Baroness Murphy
Main Page: Baroness Murphy (Crossbench - Life peer)My Lords, I have been a psychiatrist for 40 years, and it will not surprise your Lordships that I agree with every word that has been said in this welcome short debate of the noble Baroness, Lady Jolly.
I have long been astonished that we have such regulation for practically every healthcare profession under the sun except psychotherapy. Art therapists, for example, are registered and regulated; so are osteopaths and chiropractors, who both have their own regulatory councils. Yet we left the Professional Standards Authority struggling to think through how it would approach this problem. It could not regulate this massive amount of mental health care without doing something about it, and so it developed its accreditation scheme— and all credit to it for doing so—but the time really has come.
Efficacy is clearly not the issue at stake because, after all, there are many qualified physicians and psychiatrists who are not very efficacious. Nevertheless, we try to ensure that they do not cause positive harm by making sure they have appropriate training. The issue is whether a person is setting themselves up to provide care and support to somebody else. That is healthcare, and somebody doing that needs to be regulated.

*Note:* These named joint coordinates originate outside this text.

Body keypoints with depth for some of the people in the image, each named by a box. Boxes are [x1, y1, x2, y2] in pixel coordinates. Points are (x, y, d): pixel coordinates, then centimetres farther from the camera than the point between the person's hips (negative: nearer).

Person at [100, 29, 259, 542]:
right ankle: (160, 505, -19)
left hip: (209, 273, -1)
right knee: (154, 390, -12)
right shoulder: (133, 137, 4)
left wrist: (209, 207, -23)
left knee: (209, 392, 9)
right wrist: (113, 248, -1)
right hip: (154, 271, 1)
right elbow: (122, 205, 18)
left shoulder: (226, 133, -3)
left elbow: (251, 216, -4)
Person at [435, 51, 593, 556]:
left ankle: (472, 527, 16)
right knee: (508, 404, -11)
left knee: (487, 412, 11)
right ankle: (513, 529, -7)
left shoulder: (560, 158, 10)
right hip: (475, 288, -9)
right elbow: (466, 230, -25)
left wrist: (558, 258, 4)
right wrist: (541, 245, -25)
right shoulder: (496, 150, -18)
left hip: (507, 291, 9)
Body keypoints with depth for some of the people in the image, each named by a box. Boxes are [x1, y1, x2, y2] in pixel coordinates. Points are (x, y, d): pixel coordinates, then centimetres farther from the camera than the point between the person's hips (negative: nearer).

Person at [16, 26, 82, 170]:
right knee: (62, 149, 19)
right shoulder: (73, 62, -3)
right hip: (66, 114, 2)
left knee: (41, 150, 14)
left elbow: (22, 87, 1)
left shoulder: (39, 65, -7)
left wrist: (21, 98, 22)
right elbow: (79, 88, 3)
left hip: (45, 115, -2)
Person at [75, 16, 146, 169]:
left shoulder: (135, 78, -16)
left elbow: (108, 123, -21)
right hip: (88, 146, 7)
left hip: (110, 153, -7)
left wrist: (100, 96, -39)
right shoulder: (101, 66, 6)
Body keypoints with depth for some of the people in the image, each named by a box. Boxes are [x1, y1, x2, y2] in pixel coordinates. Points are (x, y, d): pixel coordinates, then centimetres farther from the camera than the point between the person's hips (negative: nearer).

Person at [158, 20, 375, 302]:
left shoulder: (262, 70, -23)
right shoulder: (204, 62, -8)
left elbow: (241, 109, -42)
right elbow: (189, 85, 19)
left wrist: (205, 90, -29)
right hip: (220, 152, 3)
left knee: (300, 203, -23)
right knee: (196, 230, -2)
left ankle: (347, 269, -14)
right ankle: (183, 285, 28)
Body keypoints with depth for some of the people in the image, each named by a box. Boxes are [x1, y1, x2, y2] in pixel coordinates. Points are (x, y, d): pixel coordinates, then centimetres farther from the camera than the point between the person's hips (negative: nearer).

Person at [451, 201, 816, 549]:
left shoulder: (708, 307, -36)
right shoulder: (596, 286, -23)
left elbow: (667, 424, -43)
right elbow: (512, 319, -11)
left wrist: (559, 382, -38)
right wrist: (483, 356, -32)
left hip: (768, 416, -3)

I have heard it said that some of these therapists do not want to be regulated. I am sure they do not, but if you were here in 1856 and listened to the antipathy in the debates towards the notion that you might regulate doctors, you would hear the same arguments. The time has come.

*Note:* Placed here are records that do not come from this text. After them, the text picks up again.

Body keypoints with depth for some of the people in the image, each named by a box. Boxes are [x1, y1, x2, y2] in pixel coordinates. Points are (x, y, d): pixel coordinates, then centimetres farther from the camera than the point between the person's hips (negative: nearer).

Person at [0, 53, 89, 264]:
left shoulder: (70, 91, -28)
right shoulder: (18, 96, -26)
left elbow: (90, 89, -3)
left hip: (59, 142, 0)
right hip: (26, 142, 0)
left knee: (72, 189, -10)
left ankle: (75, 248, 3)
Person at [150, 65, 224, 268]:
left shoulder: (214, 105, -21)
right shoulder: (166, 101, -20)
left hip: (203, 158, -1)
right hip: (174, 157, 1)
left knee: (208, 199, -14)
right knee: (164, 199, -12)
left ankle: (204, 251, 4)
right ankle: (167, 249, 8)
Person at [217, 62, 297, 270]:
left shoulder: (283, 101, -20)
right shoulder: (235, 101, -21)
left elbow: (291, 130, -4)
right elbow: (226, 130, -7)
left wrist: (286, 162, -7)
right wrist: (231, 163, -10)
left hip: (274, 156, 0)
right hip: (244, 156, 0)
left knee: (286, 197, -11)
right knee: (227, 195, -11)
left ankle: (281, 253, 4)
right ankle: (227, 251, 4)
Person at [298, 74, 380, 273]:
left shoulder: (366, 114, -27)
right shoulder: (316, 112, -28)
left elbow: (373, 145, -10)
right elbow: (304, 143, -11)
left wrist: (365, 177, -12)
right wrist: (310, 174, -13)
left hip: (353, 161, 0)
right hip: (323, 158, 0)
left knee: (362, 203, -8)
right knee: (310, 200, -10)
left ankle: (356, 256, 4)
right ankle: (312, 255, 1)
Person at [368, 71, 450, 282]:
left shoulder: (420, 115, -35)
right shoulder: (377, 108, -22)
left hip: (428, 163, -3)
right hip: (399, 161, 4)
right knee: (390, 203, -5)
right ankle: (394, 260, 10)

There are now over a million new people coming into the health service to ask for psychotherapy every year, and we provide that to them, admittedly through accredited organisations. Nevertheless, there are a huge number of people getting it, and it is clear that the time has come to offer proper regulation and reassure the people coming to ask for help that individuals have got at least some accreditation and that we can protect the public from harms.